A genomics enthusiast might argue that treating the neuropathology is not the right approach, because it doesn't strike at the cause. If defective genes cause mental disorders, we should use gene therapy to replace the bad copy of the gene with a good copy. Researchers have experimented with this strategy by engineering animals with genetic defects that lead to brain disorders. In some cases, they have had remarkable success in treating adult animals by correcting the genetic defect.
Such research could eventually lead to therapies for human patients. But this strategy may not always work, or may be only partially successful. If the genetic defect primarily disrupts brain function in the present, then correcting it should solve the problem. But if the defect did most of its damage in the past by altering brain development, correcting it now may not be as helpful.

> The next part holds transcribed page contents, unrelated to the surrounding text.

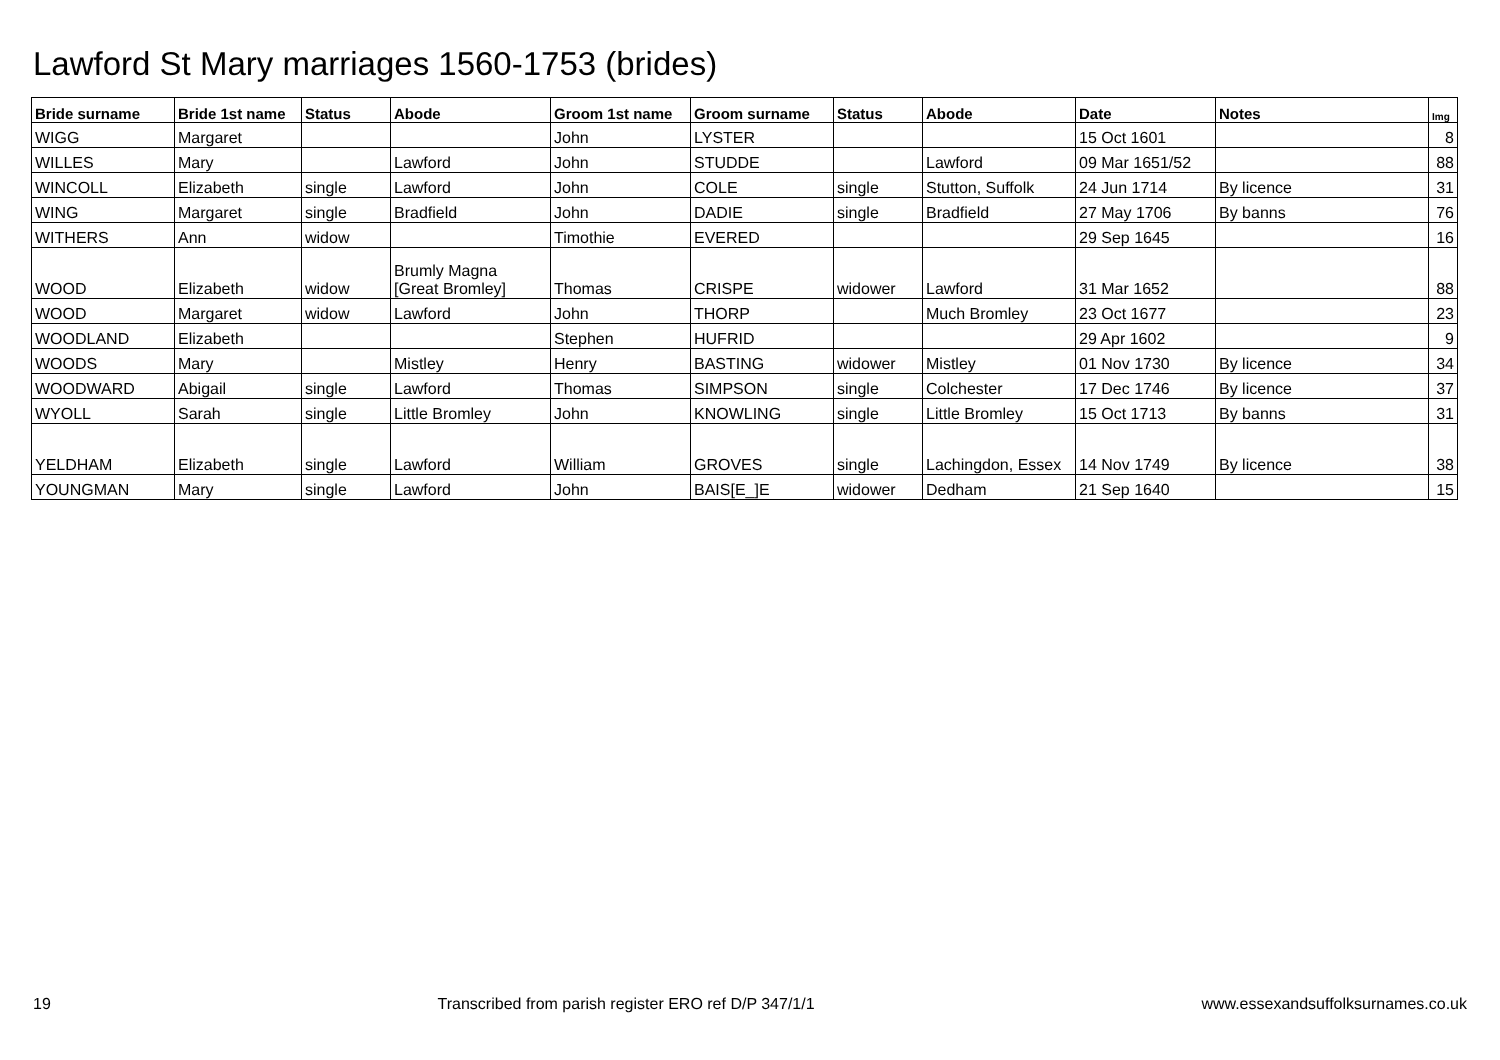Lawford St Mary marriages 1560-1753 (brides)
| Bride surname | Bride 1st name | Status | Abode | Groom 1st name | Groom surname | Status | Abode | Date | Notes | Img |
| --- | --- | --- | --- | --- | --- | --- | --- | --- | --- | --- |
| WIGG | Margaret | | | John | LYSTER | | | 15 Oct 1601 | | 8 |
| WILLES | Mary | | Lawford | John | STUDDE | | Lawford | 09 Mar 1651/52 | | 88 |
| WINCOLL | Elizabeth | single | Lawford | John | COLE | single | Stutton, Suffolk | 24 Jun 1714 | By licence | 31 |
| WING | Margaret | single | Bradfield | John | DADIE | single | Bradfield | 27 May 1706 | By banns | 76 |
| WITHERS | Ann | widow | | Timothie | EVERED | | | 29 Sep 1645 | | 16 |
| WOOD | Elizabeth | widow | Brumly Magna [Great Bromley] | Thomas | CRISPE | widower | Lawford | 31 Mar 1652 | | 88 |
| WOOD | Margaret | widow | Lawford | John | THORP | | Much Bromley | 23 Oct 1677 | | 23 |
| WOODLAND | Elizabeth | | | Stephen | HUFRID | | | 29 Apr 1602 | | 9 |
| WOODS | Mary | | Mistley | Henry | BASTING | widower | Mistley | 01 Nov 1730 | By licence | 34 |
| WOODWARD | Abigail | single | Lawford | Thomas | SIMPSON | single | Colchester | 17 Dec 1746 | By licence | 37 |
| WYOLL | Sarah | single | Little Bromley | John | KNOWLING | single | Little Bromley | 15 Oct 1713 | By banns | 31 |
| YELDHAM | Elizabeth | single | Lawford | William | GROVES | single | Lachingdon, Essex | 14 Nov 1749 | By licence | 38 |
| YOUNGMAN | Mary | single | Lawford | John | BAIS[E_]E | widower | Dedham | 21 Sep 1640 | | 15 |
19 Transcribed from parish register ERO ref D/P 347/1/1 www.essexandsuffolksurnames.co.uk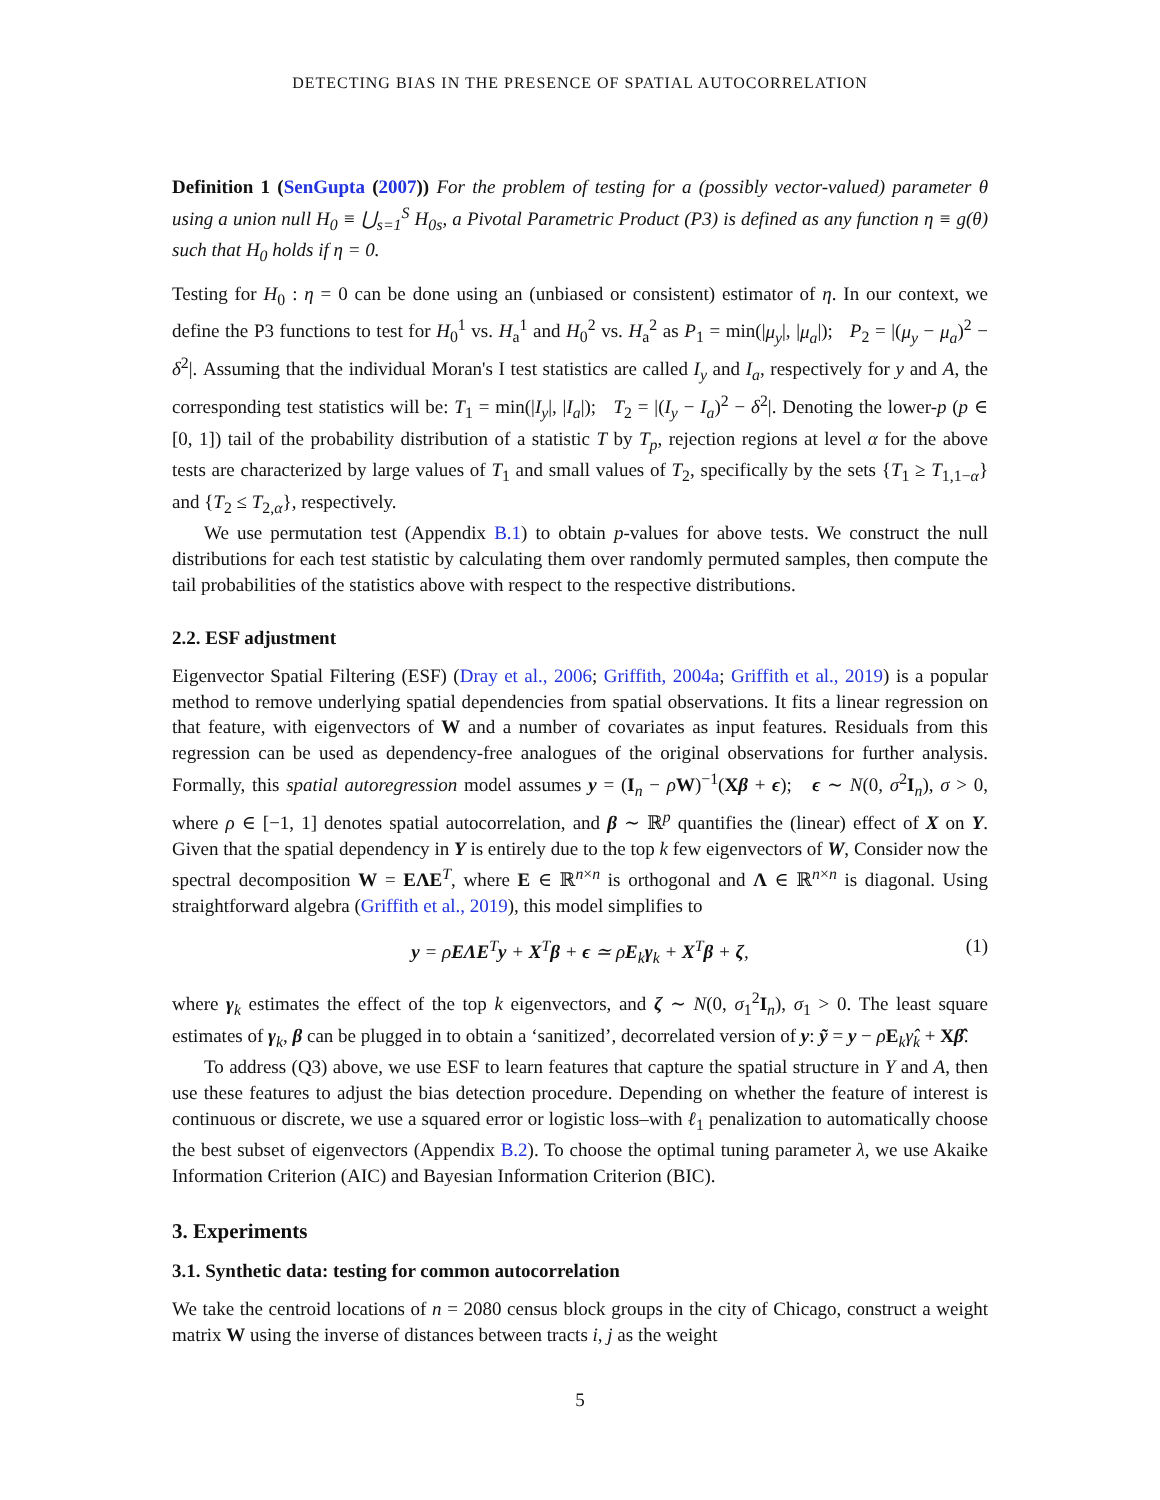DETECTING BIAS IN THE PRESENCE OF SPATIAL AUTOCORRELATION
Definition 1 (SenGupta (2007)) For the problem of testing for a (possibly vector-valued) parameter θ using a union null H<sub>0</sub> ≡ ⋃<sub>s=1</sub><sup>S</sup> H<sub>0s</sub>, a Pivotal Parametric Product (P3) is defined as any function η ≡ g(θ) such that H<sub>0</sub> holds if η = 0.
Testing for H<sub>0</sub> : η = 0 can be done using an (unbiased or consistent) estimator of η. In our context, we define the P3 functions to test for H<sub>0</sub><sup>1</sup> vs. H<sub>a</sub><sup>1</sup> and H<sub>0</sub><sup>2</sup> vs. H<sub>a</sub><sup>2</sup> as P<sub>1</sub> = min(|μ<sub>y</sub>|, |μ<sub>a</sub>|); P<sub>2</sub> = |(μ<sub>y</sub> − μ<sub>a</sub>)<sup>2</sup> − δ<sup>2</sup>|. Assuming that the individual Moran's I test statistics are called I<sub>y</sub> and I<sub>a</sub>, respectively for y and A, the corresponding test statistics will be: T<sub>1</sub> = min(|I<sub>y</sub>|, |I<sub>a</sub>|); T<sub>2</sub> = |(I<sub>y</sub> − I<sub>a</sub>)<sup>2</sup> − δ<sup>2</sup>|. Denoting the lower-p (p ∈ [0, 1]) tail of the probability distribution of a statistic T by T<sub>p</sub>, rejection regions at level α for the above tests are characterized by large values of T<sub>1</sub> and small values of T<sub>2</sub>, specifically by the sets {T<sub>1</sub> ≥ T<sub>1,1−α</sub>} and {T<sub>2</sub> ≤ T<sub>2,α</sub>}, respectively.
We use permutation test (Appendix B.1) to obtain p-values for above tests. We construct the null distributions for each test statistic by calculating them over randomly permuted samples, then compute the tail probabilities of the statistics above with respect to the respective distributions.
2.2. ESF adjustment
Eigenvector Spatial Filtering (ESF) (Dray et al., 2006; Griffith, 2004a; Griffith et al., 2019) is a popular method to remove underlying spatial dependencies from spatial observations. It fits a linear regression on that feature, with eigenvectors of W and a number of covariates as input features. Residuals from this regression can be used as dependency-free analogues of the original observations for further analysis. Formally, this spatial autoregression model assumes y = (I<sub>n</sub> − ρW)<sup>−1</sup>(Xβ + ϵ); ϵ ∼ N(0, σ<sup>2</sup>I<sub>n</sub>), σ > 0, where ρ ∈ [−1, 1] denotes spatial autocorrelation, and β ∼ ℝ<sup>p</sup> quantifies the (linear) effect of X on Y. Given that the spatial dependency in Y is entirely due to the top k few eigenvectors of W, Consider now the spectral decomposition W = EΛE<sup>T</sup>, where E ∈ ℝ<sup>n×n</sup> is orthogonal and Λ ∈ ℝ<sup>n×n</sup> is diagonal. Using straightforward algebra (Griffith et al., 2019), this model simplifies to
y = ρEΛE<sup>T</sup>y + X<sup>T</sup>β + ϵ ≃ ρE<sub>k</sub>γ<sub>k</sub> + X<sup>T</sup>β + ζ, (1)
where γ<sub>k</sub> estimates the effect of the top k eigenvectors, and ζ ∼ N(0, σ<sub>1</sub><sup>2</sup>I<sub>n</sub>), σ<sub>1</sub> > 0. The least square estimates of γ<sub>k</sub>, β can be plugged in to obtain a ‘sanitized’, decorrelated version of y: ỹ = y − ρE<sub>k</sub>γ̂<sub>k</sub> + Xβ̂.
To address (Q3) above, we use ESF to learn features that capture the spatial structure in Y and A, then use these features to adjust the bias detection procedure. Depending on whether the feature of interest is continuous or discrete, we use a squared error or logistic loss–with ℓ<sub>1</sub> penalization to automatically choose the best subset of eigenvectors (Appendix B.2). To choose the optimal tuning parameter λ, we use Akaike Information Criterion (AIC) and Bayesian Information Criterion (BIC).
3. Experiments
3.1. Synthetic data: testing for common autocorrelation
We take the centroid locations of n = 2080 census block groups in the city of Chicago, construct a weight matrix W using the inverse of distances between tracts i, j as the weight
5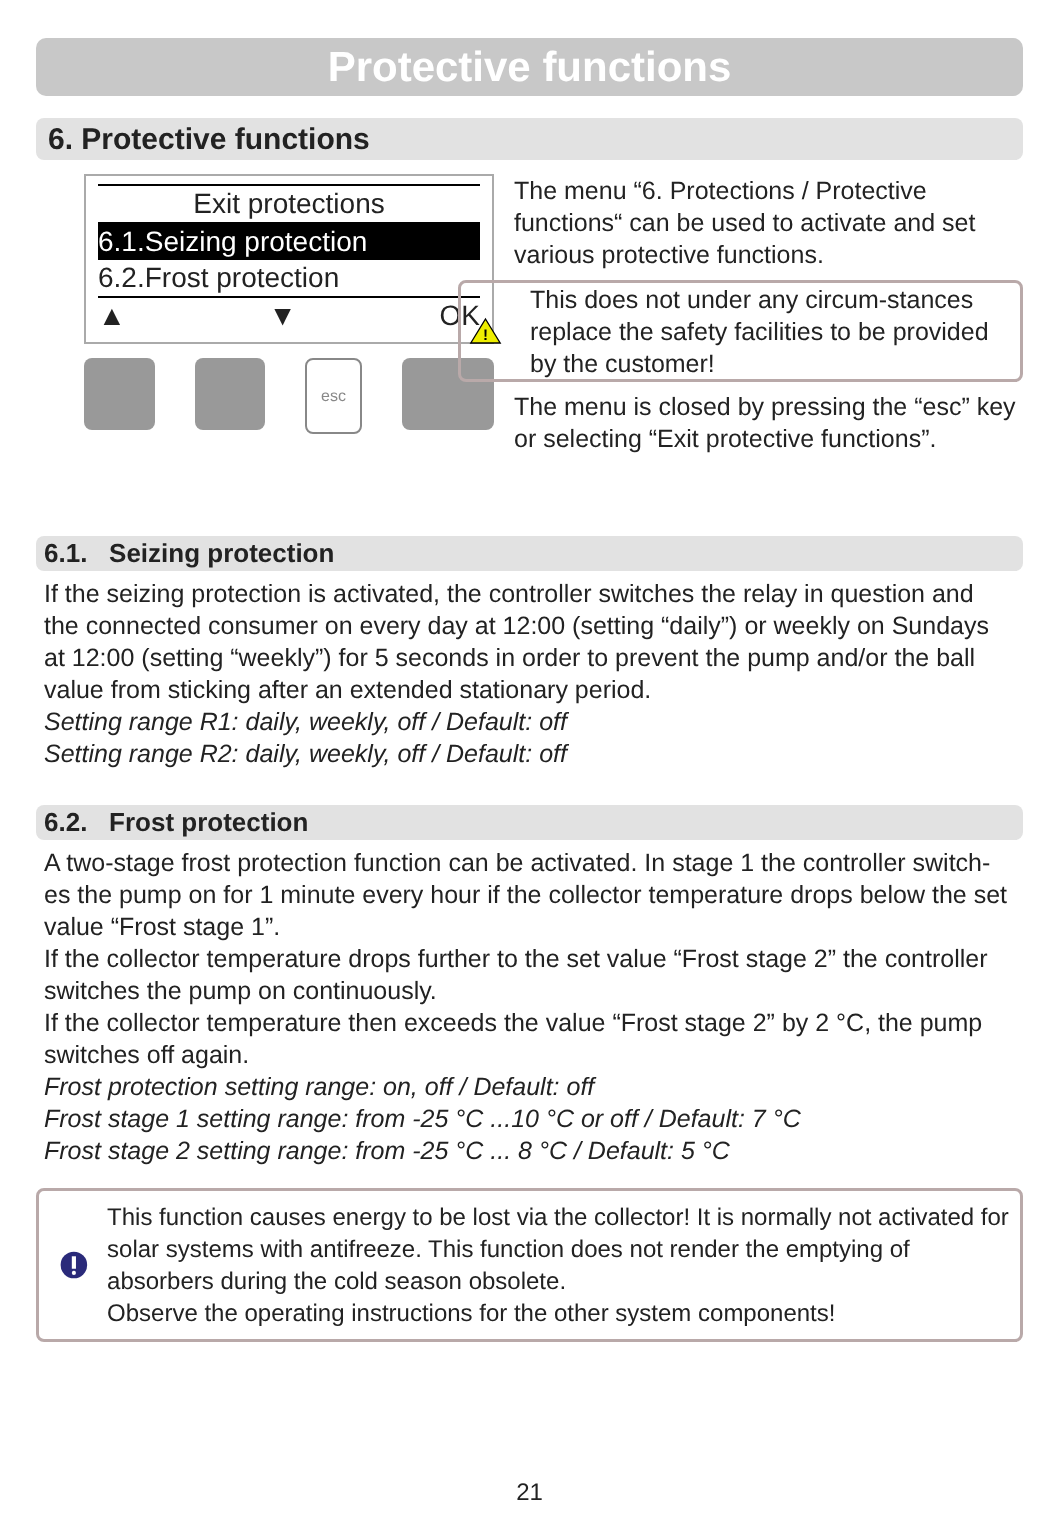Protective functions
6. Protective functions
Exit protections
6.1.Seizing protection
6.2.Frost protection
▲ ▼ OK
esc
The menu “6. Protections / Protective functions“ can be used to activate and set various protective functions.
!
This does not under any circum-stances replace the safety facilities to be provided by the customer!
The menu is closed by pressing the “esc” key or selecting “Exit protective functions”.
6.1. Seizing protection
If the seizing protection is activated, the controller switches the relay in question and the connected consumer on every day at 12:00 (setting “daily”) or weekly on Sundays at 12:00 (setting “weekly”) for 5 seconds in order to prevent the pump and/or the ball value from sticking after an extended stationary period.
Setting range R1: daily, weekly, off / Default: off
Setting range R2: daily, weekly, off / Default: off
6.2. Frost protection
A two-stage frost protection function can be activated. In stage 1 the controller switch-es the pump on for 1 minute every hour if the collector temperature drops below the set value “Frost stage 1”.
If the collector temperature drops further to the set value “Frost stage 2” the controller switches the pump on continuously.
If the collector temperature then exceeds the value “Frost stage 2” by 2 °C, the pump switches off again.
Frost protection setting range: on, off / Default: off
Frost stage 1 setting range: from -25 °C ...10 °C or off / Default: 7 °C
Frost stage 2 setting range: from -25 °C ... 8 °C / Default: 5 °C
This function causes energy to be lost via the collector! It is normally not activated for solar systems with antifreeze. This function does not render the emptying of absorbers during the cold season obsolete.
Observe the operating instructions for the other system components!
21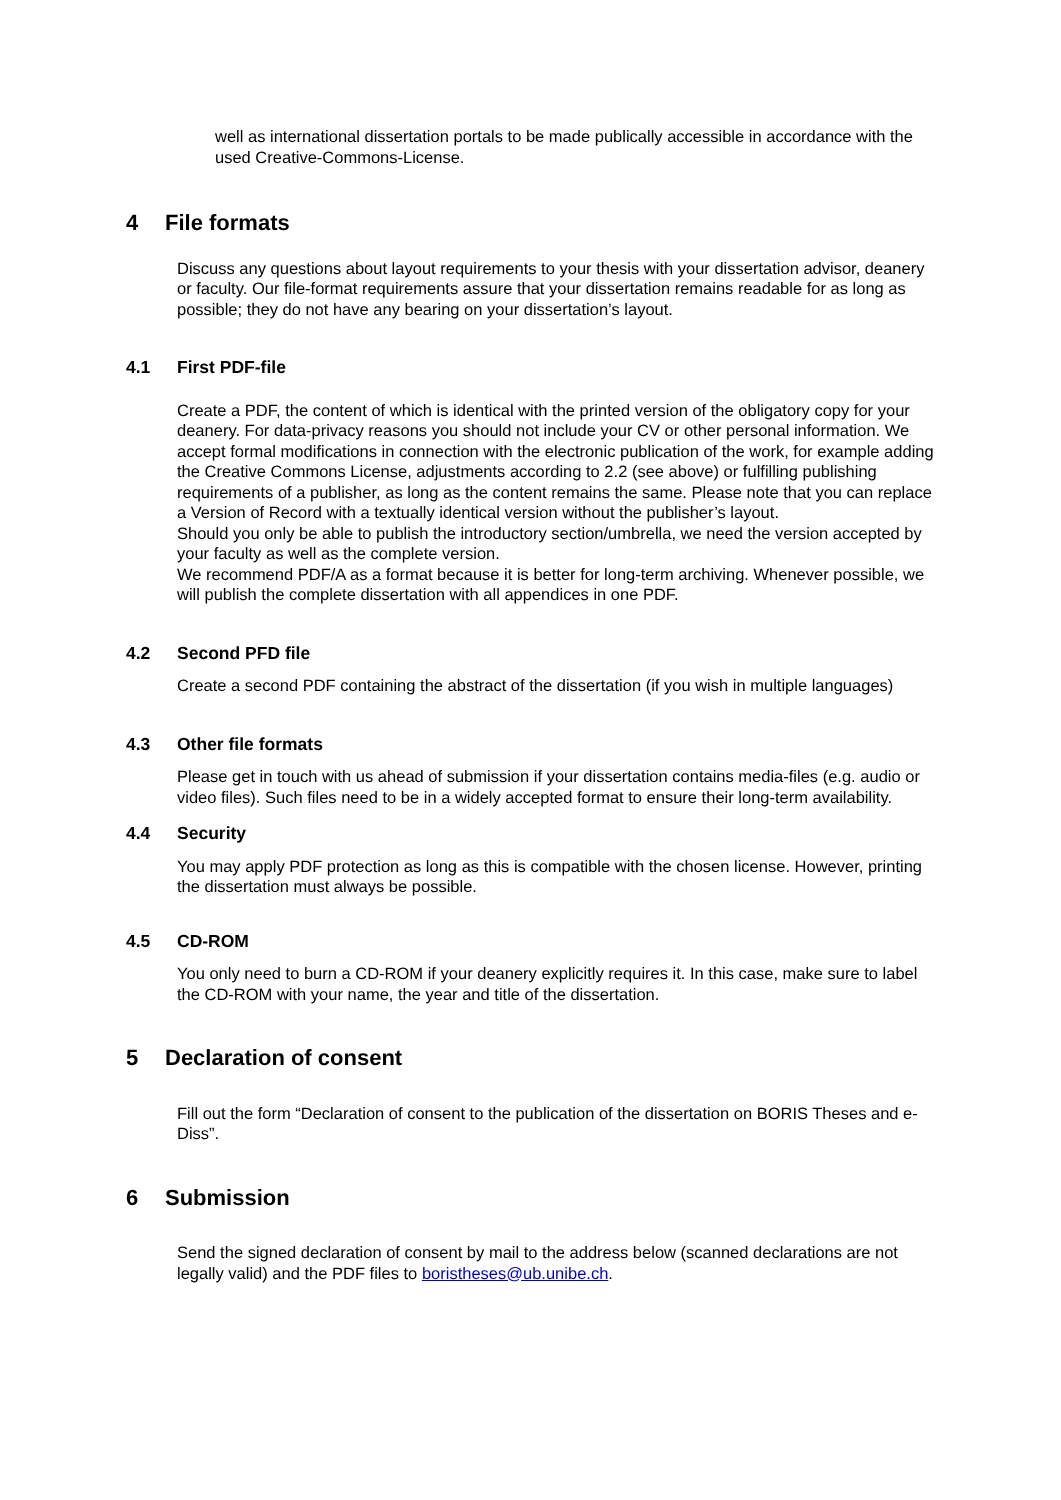well as international dissertation portals to be made publically accessible in accordance with the used Creative-Commons-License.
4 File formats
Discuss any questions about layout requirements to your thesis with your dissertation advisor, deanery or faculty. Our file-format requirements assure that your dissertation remains readable for as long as possible; they do not have any bearing on your dissertation’s layout.
4.1 First PDF-file
Create a PDF, the content of which is identical with the printed version of the obligatory copy for your deanery. For data-privacy reasons you should not include your CV or other personal information. We accept formal modifications in connection with the electronic publication of the work, for example adding the Creative Commons License, adjustments according to 2.2 (see above) or fulfilling publishing requirements of a publisher, as long as the content remains the same. Please note that you can replace a Version of Record with a textually identical version without the publisher’s layout.
Should you only be able to publish the introductory section/umbrella, we need the version accepted by your faculty as well as the complete version.
We recommend PDF/A as a format because it is better for long-term archiving. Whenever possible, we will publish the complete dissertation with all appendices in one PDF.
4.2 Second PFD file
Create a second PDF containing the abstract of the dissertation (if you wish in multiple languages)
4.3 Other file formats
Please get in touch with us ahead of submission if your dissertation contains media-files (e.g. audio or video files). Such files need to be in a widely accepted format to ensure their long-term availability.
4.4 Security
You may apply PDF protection as long as this is compatible with the chosen license. However, printing the dissertation must always be possible.
4.5 CD-ROM
You only need to burn a CD-ROM if your deanery explicitly requires it. In this case, make sure to label the CD-ROM with your name, the year and title of the dissertation.
5 Declaration of consent
Fill out the form “Declaration of consent to the publication of the dissertation on BORIS Theses and e-Diss”.
6 Submission
Send the signed declaration of consent by mail to the address below (scanned declarations are not legally valid) and the PDF files to boristheses@ub.unibe.ch.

An analogy may clarify the issue. Imagine that you're suffering from depression because your marriage is breaking up. You go to an old-fashioned psychoanalyst for help, and you're told that your problems spring from the bad relationship you had with your mother when you were growing up. That may be true, but does this insight really help you fix the problem? Now that you're all grown up, replacing your mother with an adoptive mother would have little effect.
Saying that mental disorders are caused by defective genes is the modern way of blaming one's parents: It's not obvious how to use this historical explanation as a basis for treatment. Gene therapy on an adult with a brain that failed to develop normally might be as ineffective as replacing an adult's mother.
Now suppose that a mental disorder is caused by a connectopathy. A true cure requires correcting the abnormal connectivity. So the obvious question is: How much can we change our connectomes, and what is the best way to do it?
In the game of life, you are dealt genes. You can't change your genome; it's the hand you must play. The genomic worldview is pessimistic, constrained on all sides. In contrast, your connectome changes throughout life, and you have some control over that process. The connectome bears an optimistic message of possibility and potential. Or does it? How much can we really change ourselves?